Selected extract -
┄┄┄┄┄┄┄┄┄┄

That assumes that you'd be aware of anything. Even if you were a brain in a jar, let alone a fork of a brain in a jar, there would be no guarantee that you'd retain awareness or any continuity thereafter. The brain may be continually reset as a blank slate for emergent intelligence. After all if we're talking about a human brain you could only host so much information in the first place, and if the problem is that consciousness is hard to simulate... Then why do you think you were born with nothing? Because you were reset. That new 'you' on every reset is no longer you in any meaningful way.
The only saving grace would be if they were able to keep an archive of backups for every individual brain's every individual life.
There's also the matter that not every 'person' needs to be accurately simulated. Essentially the NPC meme in a more literal context. Not every being would need to have a "Brain" (One might say Soul, it's contextually or mechanically essentially the same concept here).
Likewise, there's functionally little difference between this concept and that of having a spirit/soul, and your soul either being reincarnated or returning to wherever it came from so there's little reason to be favorable to simulation vs various forms of spiritualism.
This video is a masterpiece! It gave me chills in the beginning. Pure incarnation of the fears of every conscious being. Striking directly our core human existential questions regarding the reality. Thorough breakdown of the theories supported by solid reasoning and excellent final conclusion. Good job! Subscribed! The comment section really made me laugh though. It seems some simulation programs have a really good sense of hummor.. will they patch me too?
But its encouraging. As a 'real' entity I am finite. As a program I can be infinite. 1s and 0s don't die. If I am a successful program (whatever that means) perhaps I will endure, my consciousness (or perception thereof) will be infinite or nearly so.
The simulation hypothesis is kind of silly to worry or argue about. This is our reality. You can call it a simulation even if it's built up of "matter", whatever that is, however that came into being. If you simulate a clock, by building a clock, you have a clock. If you simulate a tree, by (somehow) creating a tree atom by atom, cell by cell, that's a tree. The idea that if the simulation hypothesis is "real" that it would be ANYTHING like what we think of as a computer, that's kind of delusional in my opinion. "Real" reality would be unimaginable to us.
When it comes to the possibility of life on other planets or simulation theory, I never understood where these scientists and experts get their numbers of probability from.
Their ass usually.
The replies to this comment were deleted?
Misusing probabilities is always an easy way to get clicks.
The truth is that unless you have empirical examples of universes which are either simulated or not, all your calculations will be hinging on speculation. Unfortunately this is the only universe we know of, so that isn't very helpful.
@@diogoduarte369 When you only have a single data point, speculation is guaranteed.
Yeah anyone who claims anything firmer than 0
The Materialists CAN T explain action at the distance experiments, while from the point of view of a virtual reality/ simulation world , it can be very well explained.
Hell, just look at the state of particles physics. They're finding that it's turtles all the way down.
Thank you, the simulation hypothesis really freaked me out when I first heard of it but you have made things much more clear
My take: If a highly-advanced supercivilization could think of better things to do with its computational resources than simulate your experience of searching your underwear drawer for a clean pair of underpants, then you're probably doing that in base reality. ;)
if reality is a simulation, then the simulation is reality... it's not like we exist outside of it.

┄┄┄┄┄┄┄┄┄┄

Data for analysis -

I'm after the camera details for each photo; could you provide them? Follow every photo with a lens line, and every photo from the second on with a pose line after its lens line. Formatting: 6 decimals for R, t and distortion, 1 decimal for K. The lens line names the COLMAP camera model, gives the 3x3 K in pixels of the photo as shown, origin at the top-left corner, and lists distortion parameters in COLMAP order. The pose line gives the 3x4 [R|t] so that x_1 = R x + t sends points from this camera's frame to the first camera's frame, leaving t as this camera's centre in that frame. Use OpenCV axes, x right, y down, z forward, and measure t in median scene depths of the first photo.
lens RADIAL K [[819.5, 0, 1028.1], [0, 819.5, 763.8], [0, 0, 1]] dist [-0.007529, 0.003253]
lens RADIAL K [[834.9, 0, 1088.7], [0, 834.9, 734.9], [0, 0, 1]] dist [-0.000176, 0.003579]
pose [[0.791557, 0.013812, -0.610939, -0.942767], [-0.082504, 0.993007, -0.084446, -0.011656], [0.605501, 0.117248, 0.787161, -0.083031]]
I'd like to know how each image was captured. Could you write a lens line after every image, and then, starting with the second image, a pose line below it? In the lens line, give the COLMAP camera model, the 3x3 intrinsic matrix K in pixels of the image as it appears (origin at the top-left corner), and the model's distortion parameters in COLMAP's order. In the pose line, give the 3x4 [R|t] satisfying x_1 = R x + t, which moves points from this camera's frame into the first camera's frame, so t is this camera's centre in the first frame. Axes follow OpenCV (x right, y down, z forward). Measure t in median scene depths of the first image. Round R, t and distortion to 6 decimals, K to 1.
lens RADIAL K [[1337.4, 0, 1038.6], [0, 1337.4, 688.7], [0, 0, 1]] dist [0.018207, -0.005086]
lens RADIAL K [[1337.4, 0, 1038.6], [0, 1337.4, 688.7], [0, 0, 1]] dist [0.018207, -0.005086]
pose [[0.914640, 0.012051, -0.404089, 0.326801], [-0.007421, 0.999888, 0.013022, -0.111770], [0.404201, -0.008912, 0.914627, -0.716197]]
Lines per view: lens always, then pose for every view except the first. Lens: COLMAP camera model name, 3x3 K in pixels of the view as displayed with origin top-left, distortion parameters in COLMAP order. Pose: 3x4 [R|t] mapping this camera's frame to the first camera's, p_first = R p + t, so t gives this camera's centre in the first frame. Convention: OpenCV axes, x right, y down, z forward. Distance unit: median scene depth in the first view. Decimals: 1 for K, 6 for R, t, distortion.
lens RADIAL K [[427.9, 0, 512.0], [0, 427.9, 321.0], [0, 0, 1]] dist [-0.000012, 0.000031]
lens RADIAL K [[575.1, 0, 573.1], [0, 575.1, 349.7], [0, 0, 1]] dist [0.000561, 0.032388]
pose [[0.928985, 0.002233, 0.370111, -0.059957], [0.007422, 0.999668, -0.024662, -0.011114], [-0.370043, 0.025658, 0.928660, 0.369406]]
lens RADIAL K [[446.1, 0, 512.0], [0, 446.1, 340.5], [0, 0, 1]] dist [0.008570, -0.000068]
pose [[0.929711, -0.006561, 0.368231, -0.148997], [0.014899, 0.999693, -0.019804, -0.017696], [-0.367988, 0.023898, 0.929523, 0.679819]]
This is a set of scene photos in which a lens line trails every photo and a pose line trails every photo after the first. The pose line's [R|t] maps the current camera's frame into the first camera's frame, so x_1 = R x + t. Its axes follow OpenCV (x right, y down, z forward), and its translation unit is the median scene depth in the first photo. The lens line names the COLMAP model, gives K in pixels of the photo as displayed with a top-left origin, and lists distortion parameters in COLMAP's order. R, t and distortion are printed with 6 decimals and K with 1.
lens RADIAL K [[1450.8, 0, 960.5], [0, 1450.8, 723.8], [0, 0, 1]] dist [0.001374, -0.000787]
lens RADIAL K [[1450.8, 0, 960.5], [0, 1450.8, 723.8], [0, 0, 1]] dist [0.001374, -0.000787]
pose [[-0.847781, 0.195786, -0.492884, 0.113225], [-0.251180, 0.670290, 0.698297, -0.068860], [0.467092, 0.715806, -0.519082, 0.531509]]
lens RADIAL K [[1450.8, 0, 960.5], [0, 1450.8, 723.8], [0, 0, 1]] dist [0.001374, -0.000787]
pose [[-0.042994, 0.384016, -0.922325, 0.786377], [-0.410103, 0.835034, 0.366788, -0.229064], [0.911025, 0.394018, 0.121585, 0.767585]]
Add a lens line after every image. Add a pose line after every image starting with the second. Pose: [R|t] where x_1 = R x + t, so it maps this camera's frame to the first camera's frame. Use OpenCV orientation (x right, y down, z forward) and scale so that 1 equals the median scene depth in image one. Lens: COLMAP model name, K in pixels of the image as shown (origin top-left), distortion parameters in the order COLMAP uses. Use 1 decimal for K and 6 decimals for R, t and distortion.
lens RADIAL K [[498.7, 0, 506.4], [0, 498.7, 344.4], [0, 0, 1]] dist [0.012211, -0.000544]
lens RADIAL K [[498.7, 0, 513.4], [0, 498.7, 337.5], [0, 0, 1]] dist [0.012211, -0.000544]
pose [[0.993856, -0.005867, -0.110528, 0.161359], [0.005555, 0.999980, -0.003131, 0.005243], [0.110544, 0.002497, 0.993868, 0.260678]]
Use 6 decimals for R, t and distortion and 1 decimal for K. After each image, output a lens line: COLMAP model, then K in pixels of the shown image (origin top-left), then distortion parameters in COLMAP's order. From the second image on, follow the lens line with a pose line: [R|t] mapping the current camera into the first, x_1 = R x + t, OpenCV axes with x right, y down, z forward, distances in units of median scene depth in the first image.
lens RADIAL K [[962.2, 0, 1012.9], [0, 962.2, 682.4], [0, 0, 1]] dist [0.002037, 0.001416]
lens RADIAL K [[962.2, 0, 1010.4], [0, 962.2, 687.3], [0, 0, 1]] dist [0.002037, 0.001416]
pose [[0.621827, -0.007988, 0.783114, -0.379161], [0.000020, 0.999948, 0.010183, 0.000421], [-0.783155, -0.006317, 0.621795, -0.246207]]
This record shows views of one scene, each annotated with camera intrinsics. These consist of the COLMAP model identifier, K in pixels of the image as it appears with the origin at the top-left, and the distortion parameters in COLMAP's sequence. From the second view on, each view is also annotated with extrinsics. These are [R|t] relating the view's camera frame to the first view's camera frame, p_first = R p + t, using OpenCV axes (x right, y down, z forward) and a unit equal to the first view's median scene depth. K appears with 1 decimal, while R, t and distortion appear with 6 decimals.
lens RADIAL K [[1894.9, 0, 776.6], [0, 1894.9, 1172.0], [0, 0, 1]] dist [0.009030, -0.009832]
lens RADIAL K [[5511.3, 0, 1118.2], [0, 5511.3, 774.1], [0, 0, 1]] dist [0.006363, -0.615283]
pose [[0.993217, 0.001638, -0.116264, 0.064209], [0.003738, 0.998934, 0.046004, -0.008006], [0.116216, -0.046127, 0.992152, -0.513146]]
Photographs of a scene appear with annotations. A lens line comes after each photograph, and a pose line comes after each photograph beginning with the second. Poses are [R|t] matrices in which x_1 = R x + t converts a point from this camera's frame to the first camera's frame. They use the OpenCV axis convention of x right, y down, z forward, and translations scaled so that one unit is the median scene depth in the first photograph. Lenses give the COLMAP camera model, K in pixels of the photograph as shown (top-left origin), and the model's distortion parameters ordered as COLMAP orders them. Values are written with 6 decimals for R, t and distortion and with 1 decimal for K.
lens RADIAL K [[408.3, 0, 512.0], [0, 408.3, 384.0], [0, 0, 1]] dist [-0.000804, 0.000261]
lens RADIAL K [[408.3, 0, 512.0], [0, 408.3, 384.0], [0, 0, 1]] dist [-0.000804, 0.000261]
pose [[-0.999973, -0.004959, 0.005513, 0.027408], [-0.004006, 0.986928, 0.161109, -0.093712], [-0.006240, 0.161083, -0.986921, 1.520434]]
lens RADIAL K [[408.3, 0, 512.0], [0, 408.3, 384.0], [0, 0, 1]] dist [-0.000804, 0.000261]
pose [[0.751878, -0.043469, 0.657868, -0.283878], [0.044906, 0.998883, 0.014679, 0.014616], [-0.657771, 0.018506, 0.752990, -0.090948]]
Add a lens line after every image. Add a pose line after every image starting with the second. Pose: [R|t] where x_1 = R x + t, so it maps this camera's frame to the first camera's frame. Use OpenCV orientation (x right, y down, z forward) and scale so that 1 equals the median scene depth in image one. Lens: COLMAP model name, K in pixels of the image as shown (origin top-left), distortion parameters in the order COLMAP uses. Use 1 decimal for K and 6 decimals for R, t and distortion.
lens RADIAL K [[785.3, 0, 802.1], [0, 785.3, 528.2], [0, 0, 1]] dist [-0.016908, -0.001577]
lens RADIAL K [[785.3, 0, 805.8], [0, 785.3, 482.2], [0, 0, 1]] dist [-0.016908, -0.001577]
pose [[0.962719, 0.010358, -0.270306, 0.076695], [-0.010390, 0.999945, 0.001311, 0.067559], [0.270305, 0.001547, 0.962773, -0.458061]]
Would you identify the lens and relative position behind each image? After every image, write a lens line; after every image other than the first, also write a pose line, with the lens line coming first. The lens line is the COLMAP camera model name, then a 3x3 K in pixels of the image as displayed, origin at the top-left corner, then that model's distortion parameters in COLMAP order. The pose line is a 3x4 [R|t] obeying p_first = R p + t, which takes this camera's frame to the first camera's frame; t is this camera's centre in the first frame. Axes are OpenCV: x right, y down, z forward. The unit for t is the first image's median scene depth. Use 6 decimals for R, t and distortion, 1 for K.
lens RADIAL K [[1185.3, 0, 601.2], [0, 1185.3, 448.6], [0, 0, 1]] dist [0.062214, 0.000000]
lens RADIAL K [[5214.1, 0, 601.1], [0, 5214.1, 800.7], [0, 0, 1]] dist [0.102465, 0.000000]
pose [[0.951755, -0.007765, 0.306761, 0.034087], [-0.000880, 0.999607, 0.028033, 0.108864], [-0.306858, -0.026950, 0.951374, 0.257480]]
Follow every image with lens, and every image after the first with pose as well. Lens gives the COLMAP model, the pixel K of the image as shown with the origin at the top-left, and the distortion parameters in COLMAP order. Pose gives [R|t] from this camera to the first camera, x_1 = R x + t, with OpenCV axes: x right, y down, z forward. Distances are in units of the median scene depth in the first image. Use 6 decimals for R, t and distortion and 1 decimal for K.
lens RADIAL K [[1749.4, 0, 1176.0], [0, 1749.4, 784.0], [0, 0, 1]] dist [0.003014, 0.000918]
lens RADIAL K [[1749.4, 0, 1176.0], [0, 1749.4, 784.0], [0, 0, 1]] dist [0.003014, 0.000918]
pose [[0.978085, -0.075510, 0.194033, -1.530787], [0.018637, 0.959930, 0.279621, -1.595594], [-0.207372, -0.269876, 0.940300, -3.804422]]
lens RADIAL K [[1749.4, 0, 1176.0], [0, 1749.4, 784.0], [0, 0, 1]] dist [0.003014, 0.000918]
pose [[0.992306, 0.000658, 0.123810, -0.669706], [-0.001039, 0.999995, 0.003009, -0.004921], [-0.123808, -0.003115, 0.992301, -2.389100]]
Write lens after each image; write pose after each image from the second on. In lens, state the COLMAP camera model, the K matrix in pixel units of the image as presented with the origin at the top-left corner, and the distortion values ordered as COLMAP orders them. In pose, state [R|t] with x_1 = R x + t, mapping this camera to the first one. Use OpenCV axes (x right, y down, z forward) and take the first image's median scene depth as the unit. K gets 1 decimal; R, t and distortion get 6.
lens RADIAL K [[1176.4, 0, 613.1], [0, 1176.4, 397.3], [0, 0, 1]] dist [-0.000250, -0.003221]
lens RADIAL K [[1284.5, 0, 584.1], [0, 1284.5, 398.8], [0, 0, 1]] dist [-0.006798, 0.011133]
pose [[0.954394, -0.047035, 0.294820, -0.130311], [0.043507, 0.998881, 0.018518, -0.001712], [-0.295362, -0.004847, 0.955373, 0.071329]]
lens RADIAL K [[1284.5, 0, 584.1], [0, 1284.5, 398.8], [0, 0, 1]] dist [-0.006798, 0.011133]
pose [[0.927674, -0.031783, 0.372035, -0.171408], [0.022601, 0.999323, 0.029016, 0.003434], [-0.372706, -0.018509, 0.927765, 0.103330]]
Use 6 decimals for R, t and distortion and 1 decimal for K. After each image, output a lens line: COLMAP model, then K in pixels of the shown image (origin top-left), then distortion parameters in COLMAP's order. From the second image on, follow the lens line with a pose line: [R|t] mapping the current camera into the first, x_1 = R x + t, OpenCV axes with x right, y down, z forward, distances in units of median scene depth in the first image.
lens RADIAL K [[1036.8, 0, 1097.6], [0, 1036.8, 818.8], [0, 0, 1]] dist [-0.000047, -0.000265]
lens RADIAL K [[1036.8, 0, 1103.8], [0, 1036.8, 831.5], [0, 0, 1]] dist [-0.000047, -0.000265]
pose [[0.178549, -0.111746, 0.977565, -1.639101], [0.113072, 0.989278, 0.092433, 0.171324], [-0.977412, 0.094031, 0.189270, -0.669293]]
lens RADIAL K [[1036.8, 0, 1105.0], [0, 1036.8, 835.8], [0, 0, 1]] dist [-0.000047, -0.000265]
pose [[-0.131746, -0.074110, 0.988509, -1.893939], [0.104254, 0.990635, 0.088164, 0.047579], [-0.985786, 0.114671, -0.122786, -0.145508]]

┄┄┄┄┄┄┄┄┄┄

Task instructions -
(1) According to the comments on the simulation hypothesis, what would be the only saving grace?
(2) Reproduce the passage of the comments on the simulation hypothesis starting with "Their ass usually." and going on through "isn't very helpful.".

Outputs for the tasks -
(1) Being able to keep an archive of backups for every individual brain's every individual life.

(2)
Their ass usually.
The replies to this comment were deleted?
Misusing probabilities is always an easy way to get clicks.
The truth is that unless you have empirical examples of universes which are either simulated or not, all your calculations will be hinging on speculation. Unfortunately this is the only universe we know of, so that isn't very helpful.